QUOTED PASSAGE:

Statistical Theory and Modeling, 7.5 hp

Home assignment - Part 1

Mattias Villani

Published

April 8, 2025

Problem 1 - Exponential distribution and Numerical integration

The exponential distribution, \(X\sim \mathrm{Expon}(\beta)\) has (probability) density function

\[ f(x) = \frac{1}{\beta}e^{-\frac{x}{\beta}}\text{ for }x\geq0 \]

In this parameterization, the parameter \(\beta\) is called a scale parameter, and here \(\mathbb{E}(X)=\beta\). This is the parameterization used in the course book.

R (and Wikipedia) instead uses the alternative parameterization with a rate parameter \(\lambda\) and the density function

\[ f(x)=\lambda e^{-\lambda x} \text{ for }x\geq0. \]

In this parameterization \(\mathbb{E}(X) = \frac{1}{\lambda}\). So, the connection between the two parameterization is that \(\lambda = \frac{1}{\beta}\).

We will use the parameterization in the course book with the scale parameter \(\beta.\) If you want to simulate 10 random numbers from the \(X\sim \mathrm{Expon}(\beta)\) with \(\beta=2\) you have to use the command rexp(n = 10, rate = 1/2), since \(\beta=2\) implies \(\lambda = 1/2\). The names of the arguments can be left out so rexp(10, 1/2) also works (but then you have to write the arguments in that exact order).

STATED EXERCISE A: Report how many lines in the entries below contain the string "major". Give only the number.

Stored records:
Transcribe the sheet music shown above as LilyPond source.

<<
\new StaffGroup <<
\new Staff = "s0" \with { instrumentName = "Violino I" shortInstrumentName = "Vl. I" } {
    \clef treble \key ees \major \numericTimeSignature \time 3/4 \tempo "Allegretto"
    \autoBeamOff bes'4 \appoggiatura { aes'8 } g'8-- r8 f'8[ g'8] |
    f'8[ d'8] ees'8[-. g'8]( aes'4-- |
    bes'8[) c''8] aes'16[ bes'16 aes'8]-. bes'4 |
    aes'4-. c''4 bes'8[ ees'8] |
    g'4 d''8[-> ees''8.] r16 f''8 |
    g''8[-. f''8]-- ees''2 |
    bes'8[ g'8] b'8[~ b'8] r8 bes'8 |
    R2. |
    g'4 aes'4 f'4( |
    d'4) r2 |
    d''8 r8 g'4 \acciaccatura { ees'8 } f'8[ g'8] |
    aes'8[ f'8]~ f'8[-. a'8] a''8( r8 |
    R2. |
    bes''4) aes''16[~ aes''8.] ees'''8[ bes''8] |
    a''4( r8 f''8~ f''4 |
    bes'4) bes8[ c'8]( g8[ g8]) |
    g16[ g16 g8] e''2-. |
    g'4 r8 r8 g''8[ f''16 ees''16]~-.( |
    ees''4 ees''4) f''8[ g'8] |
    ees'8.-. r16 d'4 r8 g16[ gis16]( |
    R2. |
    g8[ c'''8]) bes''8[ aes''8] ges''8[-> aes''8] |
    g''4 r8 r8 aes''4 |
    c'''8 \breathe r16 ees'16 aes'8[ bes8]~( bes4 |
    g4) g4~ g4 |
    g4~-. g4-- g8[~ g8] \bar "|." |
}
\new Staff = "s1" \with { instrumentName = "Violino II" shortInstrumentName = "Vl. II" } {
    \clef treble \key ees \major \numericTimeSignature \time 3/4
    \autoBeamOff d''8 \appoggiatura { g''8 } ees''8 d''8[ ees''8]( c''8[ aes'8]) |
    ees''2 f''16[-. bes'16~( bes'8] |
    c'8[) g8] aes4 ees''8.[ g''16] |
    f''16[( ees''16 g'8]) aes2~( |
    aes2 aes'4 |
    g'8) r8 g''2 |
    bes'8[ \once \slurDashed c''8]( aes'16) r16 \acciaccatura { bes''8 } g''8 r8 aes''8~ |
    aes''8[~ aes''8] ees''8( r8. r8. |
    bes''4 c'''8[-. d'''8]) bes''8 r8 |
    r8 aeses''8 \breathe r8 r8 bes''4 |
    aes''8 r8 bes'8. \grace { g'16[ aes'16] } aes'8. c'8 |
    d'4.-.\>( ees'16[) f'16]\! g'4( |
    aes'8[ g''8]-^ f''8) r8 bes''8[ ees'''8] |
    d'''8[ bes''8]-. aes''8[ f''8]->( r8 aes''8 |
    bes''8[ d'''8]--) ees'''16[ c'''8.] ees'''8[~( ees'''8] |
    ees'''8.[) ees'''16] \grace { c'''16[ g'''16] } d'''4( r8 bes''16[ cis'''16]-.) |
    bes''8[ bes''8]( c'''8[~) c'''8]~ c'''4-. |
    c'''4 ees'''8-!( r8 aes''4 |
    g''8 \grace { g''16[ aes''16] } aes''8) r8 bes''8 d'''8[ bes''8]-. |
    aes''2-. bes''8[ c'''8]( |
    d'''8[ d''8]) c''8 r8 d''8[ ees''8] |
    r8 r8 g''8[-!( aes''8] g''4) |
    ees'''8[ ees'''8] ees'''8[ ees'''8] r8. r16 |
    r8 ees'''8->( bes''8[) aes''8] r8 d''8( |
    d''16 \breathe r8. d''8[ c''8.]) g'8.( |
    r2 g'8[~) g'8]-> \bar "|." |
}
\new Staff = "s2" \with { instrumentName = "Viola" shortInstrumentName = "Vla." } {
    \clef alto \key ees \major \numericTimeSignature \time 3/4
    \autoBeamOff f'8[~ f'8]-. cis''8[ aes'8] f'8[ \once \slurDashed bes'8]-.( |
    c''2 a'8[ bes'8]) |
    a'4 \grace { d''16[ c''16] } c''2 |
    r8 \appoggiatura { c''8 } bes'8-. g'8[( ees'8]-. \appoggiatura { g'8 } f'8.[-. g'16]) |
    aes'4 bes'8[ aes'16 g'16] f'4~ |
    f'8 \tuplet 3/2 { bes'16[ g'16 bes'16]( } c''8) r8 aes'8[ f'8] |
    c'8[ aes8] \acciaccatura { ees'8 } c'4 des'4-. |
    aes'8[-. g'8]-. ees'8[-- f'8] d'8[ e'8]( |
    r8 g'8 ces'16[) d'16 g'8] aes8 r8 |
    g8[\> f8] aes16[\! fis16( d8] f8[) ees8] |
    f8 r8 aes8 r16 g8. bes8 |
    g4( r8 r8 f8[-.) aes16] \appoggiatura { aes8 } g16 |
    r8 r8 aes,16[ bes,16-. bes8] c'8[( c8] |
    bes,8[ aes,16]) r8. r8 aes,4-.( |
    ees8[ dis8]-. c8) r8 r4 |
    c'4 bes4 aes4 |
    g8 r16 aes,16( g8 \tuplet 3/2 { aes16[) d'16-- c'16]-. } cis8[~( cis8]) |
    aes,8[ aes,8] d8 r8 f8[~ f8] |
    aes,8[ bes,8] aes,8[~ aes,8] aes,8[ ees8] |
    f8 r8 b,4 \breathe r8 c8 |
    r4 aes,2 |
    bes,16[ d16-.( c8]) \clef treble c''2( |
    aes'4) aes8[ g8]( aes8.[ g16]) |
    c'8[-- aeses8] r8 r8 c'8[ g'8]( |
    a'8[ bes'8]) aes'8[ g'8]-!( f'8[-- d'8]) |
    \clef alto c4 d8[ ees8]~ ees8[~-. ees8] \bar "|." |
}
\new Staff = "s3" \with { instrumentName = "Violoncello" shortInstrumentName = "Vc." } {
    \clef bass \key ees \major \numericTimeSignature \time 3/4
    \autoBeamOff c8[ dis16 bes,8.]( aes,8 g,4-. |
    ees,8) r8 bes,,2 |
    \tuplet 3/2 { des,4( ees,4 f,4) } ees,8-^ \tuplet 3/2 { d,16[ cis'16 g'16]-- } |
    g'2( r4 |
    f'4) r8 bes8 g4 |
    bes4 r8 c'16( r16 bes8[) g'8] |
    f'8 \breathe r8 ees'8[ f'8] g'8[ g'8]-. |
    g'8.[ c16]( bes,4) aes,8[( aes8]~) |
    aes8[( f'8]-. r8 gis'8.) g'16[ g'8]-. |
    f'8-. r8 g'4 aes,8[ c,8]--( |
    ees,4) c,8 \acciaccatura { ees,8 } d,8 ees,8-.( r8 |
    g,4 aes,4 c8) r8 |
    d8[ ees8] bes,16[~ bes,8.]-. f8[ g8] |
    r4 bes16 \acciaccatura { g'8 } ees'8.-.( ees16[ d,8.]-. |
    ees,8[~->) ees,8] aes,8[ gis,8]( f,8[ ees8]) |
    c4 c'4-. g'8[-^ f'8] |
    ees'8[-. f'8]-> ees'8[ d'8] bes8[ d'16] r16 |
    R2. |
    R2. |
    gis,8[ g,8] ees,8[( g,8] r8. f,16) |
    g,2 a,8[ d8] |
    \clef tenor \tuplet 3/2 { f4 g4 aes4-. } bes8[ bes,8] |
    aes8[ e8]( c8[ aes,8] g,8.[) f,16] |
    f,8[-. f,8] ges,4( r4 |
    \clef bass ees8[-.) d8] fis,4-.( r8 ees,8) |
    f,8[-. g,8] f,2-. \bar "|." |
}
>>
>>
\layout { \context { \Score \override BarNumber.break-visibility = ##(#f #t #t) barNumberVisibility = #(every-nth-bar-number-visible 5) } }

STATED EXERCISE B:
Answer these questions about the home assignment above, one per line:
(i) In the scale parameterization, what is the expected value of X?
(ii) What kind of parameter does R use for the exponential distribution?
(iii) What command does the assignment give for simulating 10 random numbers with β = 2?

FINISHED ANSWER A: 4

FINISHED ANSWER B:
(i) β
(ii) A rate parameter, λ
(iii) rexp(n = 10, rate = 1/2)